DATA FOR ANALYSIS:
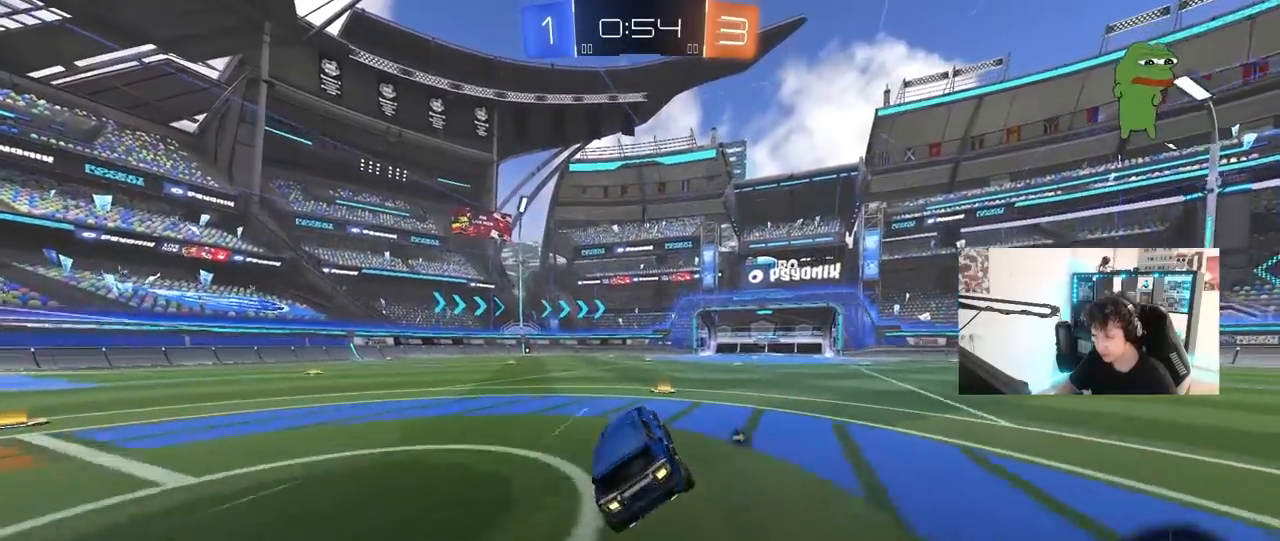
{"keys": ["a", "shift", "w"], "mouse": ["left", "right"], "mouse_move": "left", "events": [[133, "space", "down"], [183, "a", "down"], [183, "w", "down"], [267, "space", "up"], [317, "a", "up"], [367, "mouse_left", "down"], [417, "a", "down"], [417, "mouse_right", "down"], [417, "shift", "down"], [450, "mouse_right", "up"], [500, "mouse_right", "down"]]}
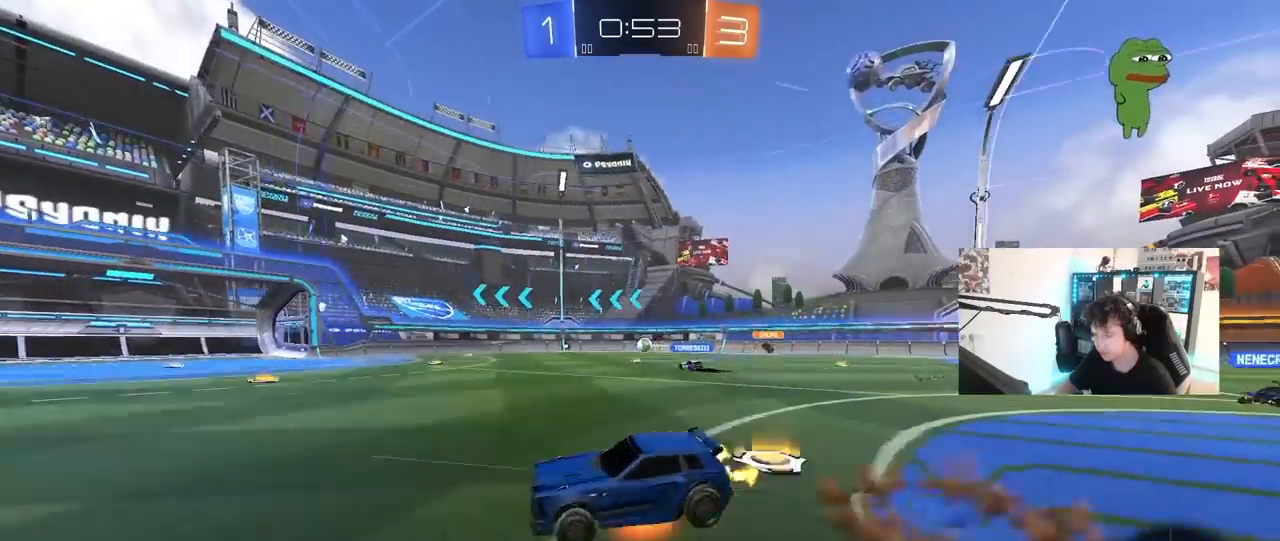
{"keys": ["a", "s", "shift"], "mouse": [], "mouse_move": "still", "events": [[50, "s", "down"], [50, "w", "up"], [183, "mouse_right", "up"], [283, "mouse_left", "up"], [383, "s", "up"], [467, "s", "down"]]}
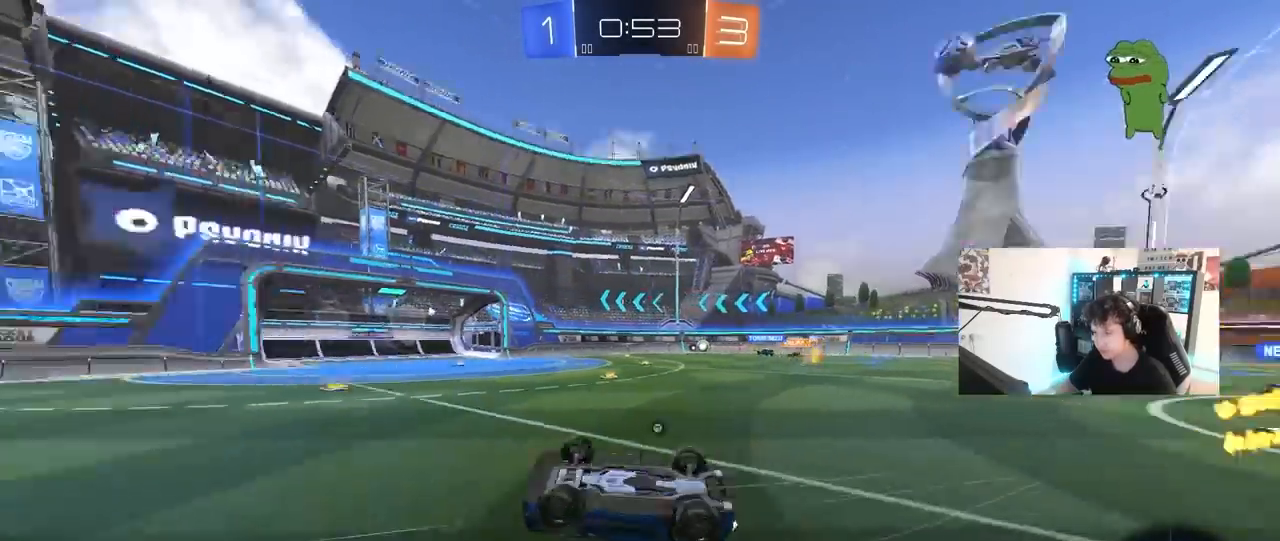
{"keys": ["space", "w"], "mouse": [], "mouse_move": "still", "events": [[17, "mouse_left", "down"], [17, "space", "down"], [167, "space", "up"], [250, "s", "up"], [250, "shift", "up"], [300, "a", "up"], [433, "space", "down"], [483, "mouse_left", "up"], [483, "w", "down"]]}
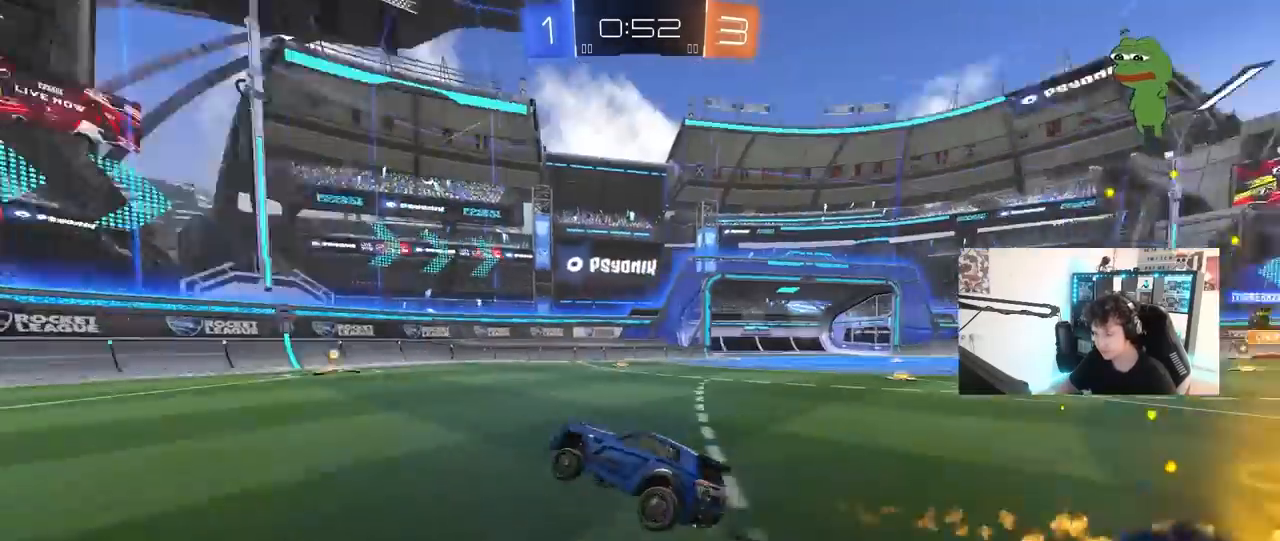
{"keys": ["w"], "mouse": [], "mouse_move": "still", "events": [[133, "d", "down"], [133, "space", "up"], [267, "d", "up"]]}
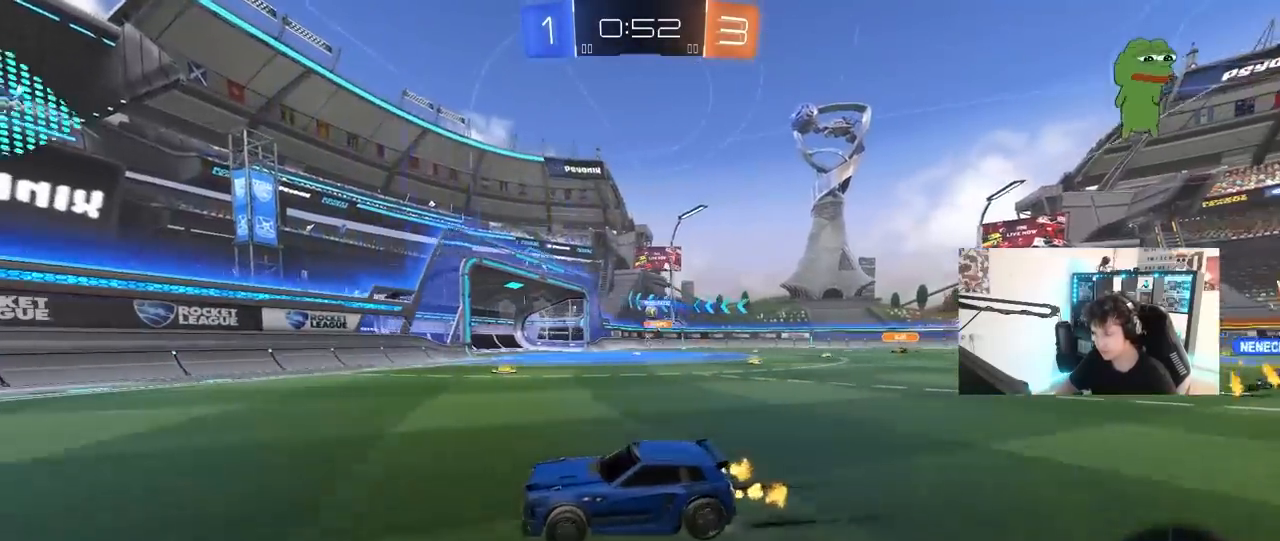
{"keys": ["d", "w"], "mouse": [], "mouse_move": "still", "events": [[150, "d", "down"], [150, "shift", "down"], [283, "shift", "up"]]}
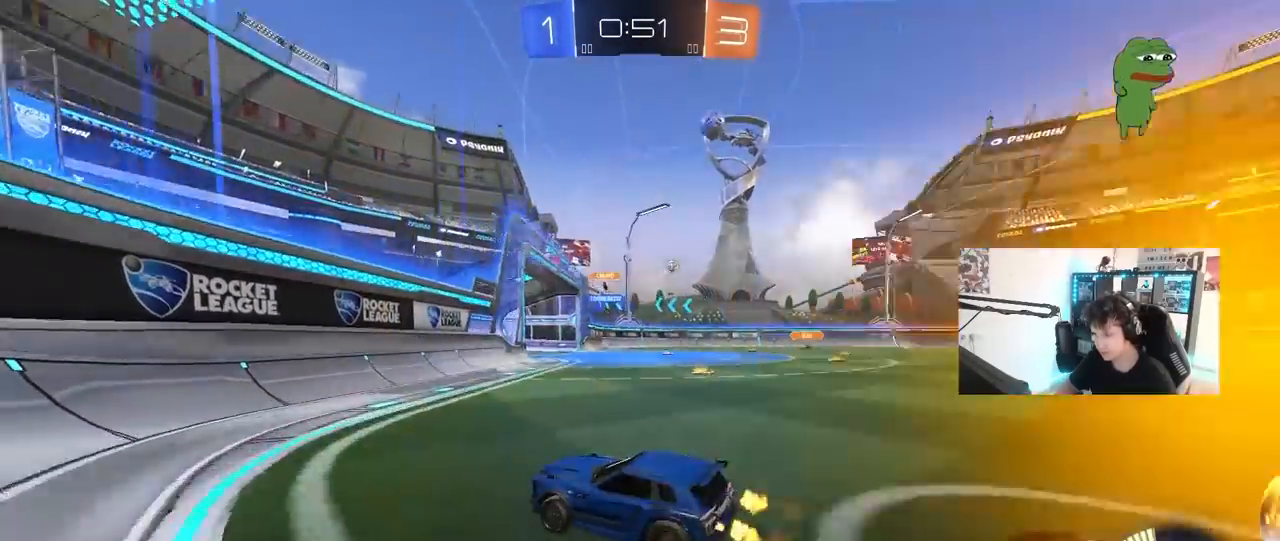
{"keys": ["d", "w"], "mouse": [], "mouse_move": "still", "events": [[250, "shift", "down"], [300, "shift", "up"]]}
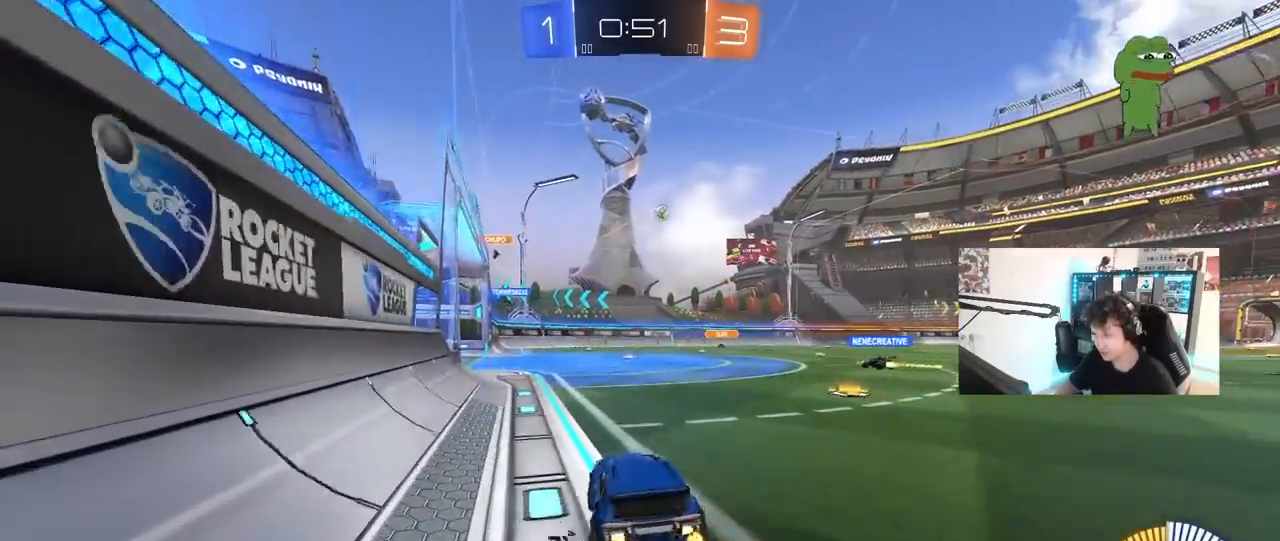
{"keys": ["w"], "mouse": [], "mouse_move": "still", "events": [[267, "d", "up"]]}
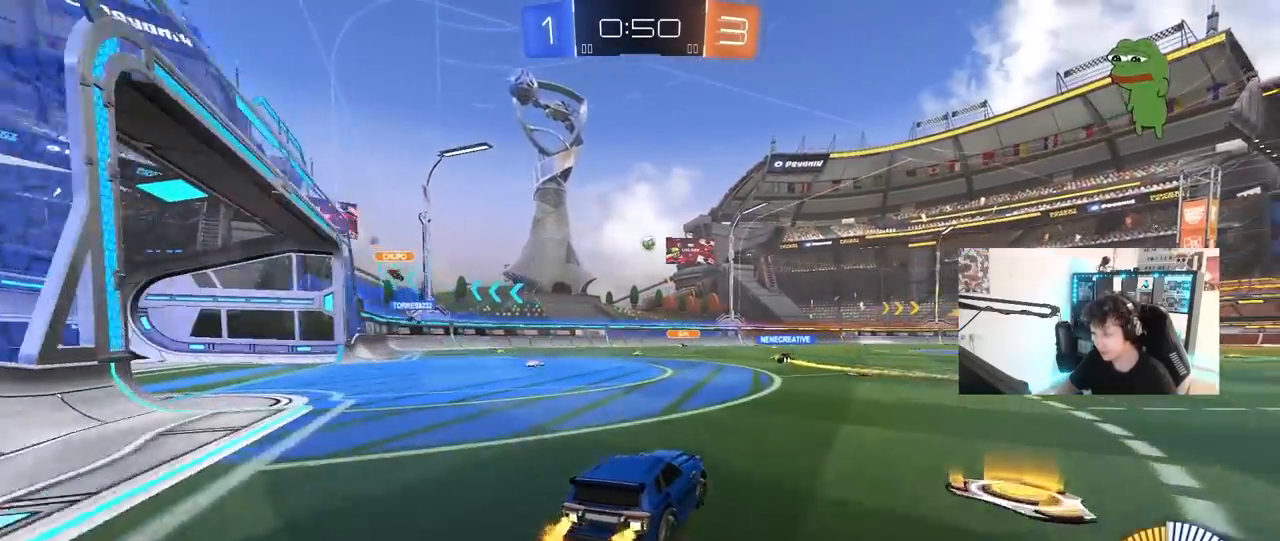
{"keys": ["a", "s"], "mouse": ["left"], "mouse_move": "still", "events": [[100, "mouse_right", "down"], [200, "mouse_right", "up"], [283, "w", "up"], [467, "a", "down"], [467, "mouse_left", "down"], [467, "s", "down"]]}
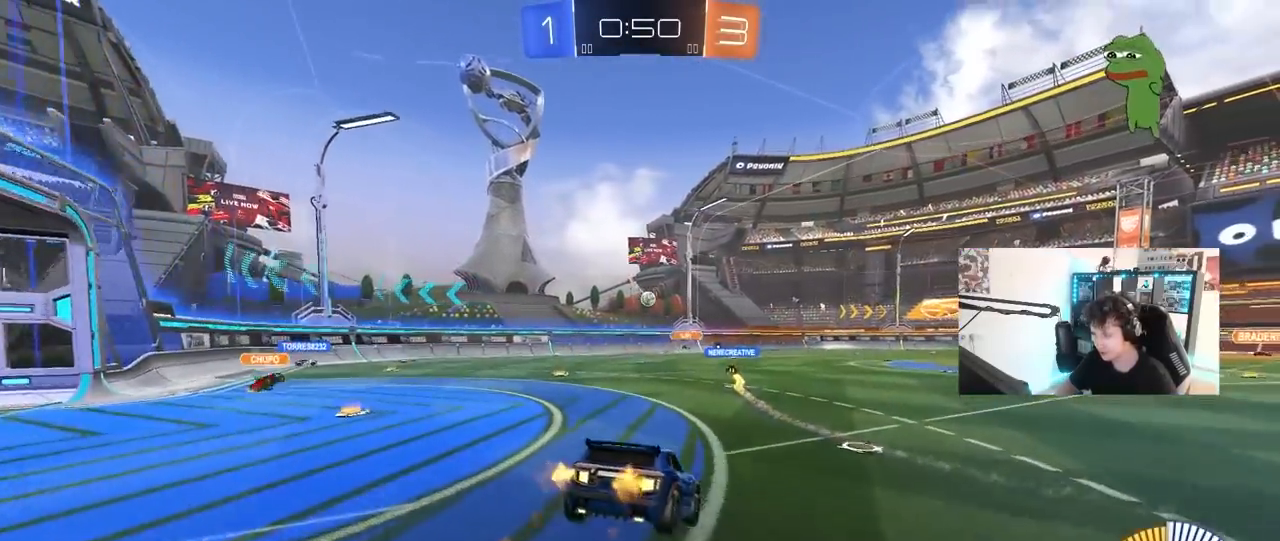
{"keys": ["w"], "mouse": [], "mouse_move": "still", "events": [[67, "a", "up"], [67, "mouse_left", "up"], [117, "d", "down"], [300, "a", "down"], [300, "d", "up"], [350, "s", "up"], [400, "a", "up"], [483, "w", "down"]]}
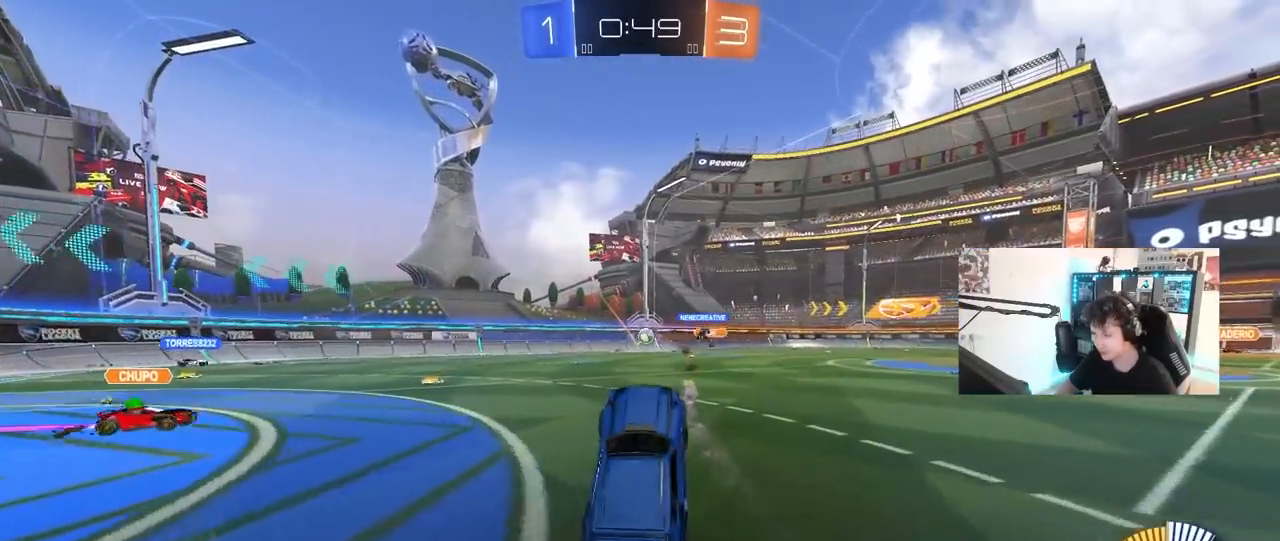
{"keys": ["w"], "mouse": [], "mouse_move": "still", "events": [[183, "d", "down"], [500, "d", "up"]]}
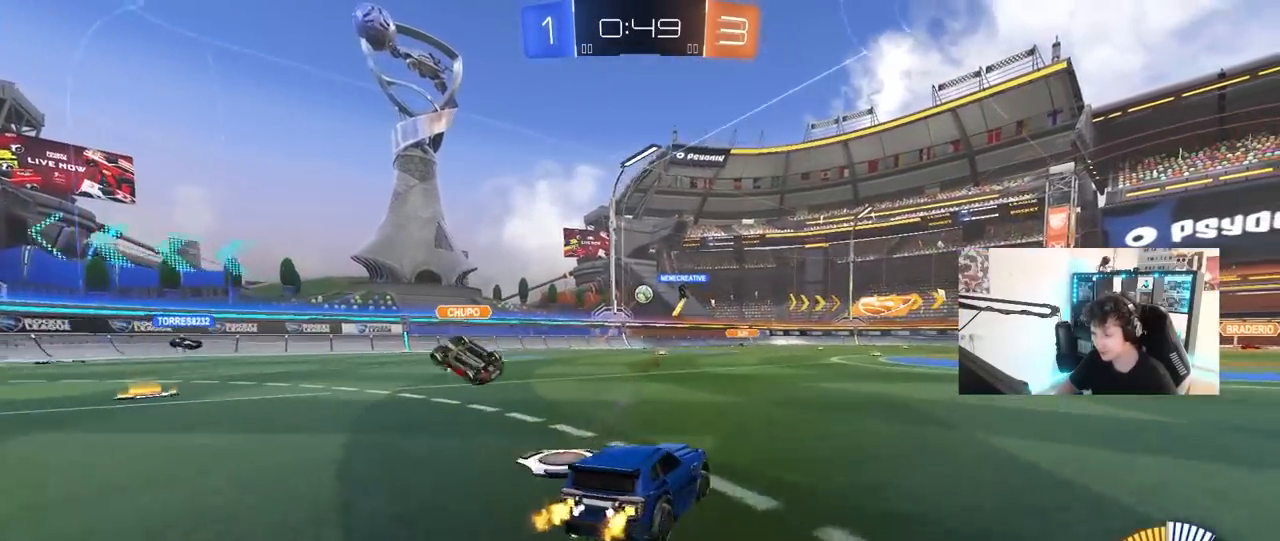
{"keys": ["w"], "mouse": ["left"], "mouse_move": "still", "events": [[183, "mouse_left", "down"]]}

ABOUT THIS EXERCISE: What is needed is an exact copy of the data, with the pictures removed.

EXERCISE RESULT:
{"keys": ["a", "shift", "w"], "mouse": ["left", "right"], "mouse_move": "left", "events": [[133, "space", "down"], [183, "a", "down"], [183, "w", "down"], [267, "space", "up"], [317, "a", "up"], [367, "mouse_left", "down"], [417, "a", "down"], [417, "mouse_right", "down"], [417, "shift", "down"], [450, "mouse_right", "up"], [500, "mouse_right", "down"]]}
{"keys": ["a", "s", "shift"], "mouse": [], "mouse_move": "still", "events": [[50, "s", "down"], [50, "w", "up"], [183, "mouse_right", "up"], [283, "mouse_left", "up"], [383, "s", "up"], [467, "s", "down"]]}
{"keys": ["space", "w"], "mouse": [], "mouse_move": "still", "events": [[17, "mouse_left", "down"], [17, "space", "down"], [167, "space", "up"], [250, "s", "up"], [250, "shift", "up"], [300, "a", "up"], [433, "space", "down"], [483, "mouse_left", "up"], [483, "w", "down"]]}
{"keys": ["w"], "mouse": [], "mouse_move": "still", "events": [[133, "d", "down"], [133, "space", "up"], [267, "d", "up"]]}
{"keys": ["d", "w"], "mouse": [], "mouse_move": "still", "events": [[150, "d", "down"], [150, "shift", "down"], [283, "shift", "up"]]}
{"keys": ["d", "w"], "mouse": [], "mouse_move": "still", "events": [[250, "shift", "down"], [300, "shift", "up"]]}
{"keys": ["w"], "mouse": [], "mouse_move": "still", "events": [[267, "d", "up"]]}
{"keys": ["a", "s"], "mouse": ["left"], "mouse_move": "still", "events": [[100, "mouse_right", "down"], [200, "mouse_right", "up"], [283, "w", "up"], [467, "a", "down"], [467, "mouse_left", "down"], [467, "s", "down"]]}
{"keys": ["w"], "mouse": [], "mouse_move": "still", "events": [[67, "a", "up"], [67, "mouse_left", "up"], [117, "d", "down"], [300, "a", "down"], [300, "d", "up"], [350, "s", "up"], [400, "a", "up"], [483, "w", "down"]]}
{"keys": ["w"], "mouse": [], "mouse_move": "still", "events": [[183, "d", "down"], [500, "d", "up"]]}
{"keys": ["w"], "mouse": ["left"], "mouse_move": "still", "events": [[183, "mouse_left", "down"]]}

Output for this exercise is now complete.